▸ Required action: If a line in the entries below includes "picture", pick it out and copy it.
>>
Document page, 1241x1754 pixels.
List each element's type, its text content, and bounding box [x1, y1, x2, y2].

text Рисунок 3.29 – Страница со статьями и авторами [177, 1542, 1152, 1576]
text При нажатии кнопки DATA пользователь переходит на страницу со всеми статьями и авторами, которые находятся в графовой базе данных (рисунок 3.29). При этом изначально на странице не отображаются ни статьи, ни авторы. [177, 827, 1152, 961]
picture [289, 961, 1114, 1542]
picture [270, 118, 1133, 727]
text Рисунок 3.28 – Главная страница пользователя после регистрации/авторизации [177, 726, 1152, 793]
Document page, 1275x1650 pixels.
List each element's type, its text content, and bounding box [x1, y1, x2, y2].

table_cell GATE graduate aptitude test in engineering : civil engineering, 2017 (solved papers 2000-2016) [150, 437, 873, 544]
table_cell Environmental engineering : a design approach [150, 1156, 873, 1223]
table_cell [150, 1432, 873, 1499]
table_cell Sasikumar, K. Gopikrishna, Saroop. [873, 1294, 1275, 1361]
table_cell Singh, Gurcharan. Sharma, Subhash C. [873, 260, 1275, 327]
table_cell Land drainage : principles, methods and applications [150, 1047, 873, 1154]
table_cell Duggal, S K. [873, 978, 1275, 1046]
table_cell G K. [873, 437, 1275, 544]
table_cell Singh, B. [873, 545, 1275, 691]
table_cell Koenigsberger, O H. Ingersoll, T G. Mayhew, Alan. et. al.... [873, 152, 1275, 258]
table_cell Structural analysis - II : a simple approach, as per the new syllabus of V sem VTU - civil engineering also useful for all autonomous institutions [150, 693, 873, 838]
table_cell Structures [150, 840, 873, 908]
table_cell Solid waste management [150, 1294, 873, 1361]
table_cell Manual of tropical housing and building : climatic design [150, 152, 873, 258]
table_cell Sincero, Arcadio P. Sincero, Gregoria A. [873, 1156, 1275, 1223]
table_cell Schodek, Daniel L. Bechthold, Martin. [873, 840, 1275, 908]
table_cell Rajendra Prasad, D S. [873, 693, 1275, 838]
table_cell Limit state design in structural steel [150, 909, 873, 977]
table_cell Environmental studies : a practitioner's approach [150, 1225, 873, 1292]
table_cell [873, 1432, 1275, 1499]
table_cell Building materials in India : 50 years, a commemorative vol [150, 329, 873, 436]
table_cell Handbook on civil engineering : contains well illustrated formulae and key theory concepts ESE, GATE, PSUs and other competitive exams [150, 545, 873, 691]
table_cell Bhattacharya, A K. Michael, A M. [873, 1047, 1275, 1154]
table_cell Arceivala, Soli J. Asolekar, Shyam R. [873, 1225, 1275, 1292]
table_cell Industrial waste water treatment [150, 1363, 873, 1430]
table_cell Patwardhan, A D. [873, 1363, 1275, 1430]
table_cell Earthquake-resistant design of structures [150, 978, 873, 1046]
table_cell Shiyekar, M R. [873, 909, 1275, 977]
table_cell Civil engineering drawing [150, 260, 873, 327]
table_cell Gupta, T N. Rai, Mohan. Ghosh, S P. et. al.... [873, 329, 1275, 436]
<<
▸ Expected answer:
picture [289, 961, 1114, 1542]
picture [270, 118, 1133, 727]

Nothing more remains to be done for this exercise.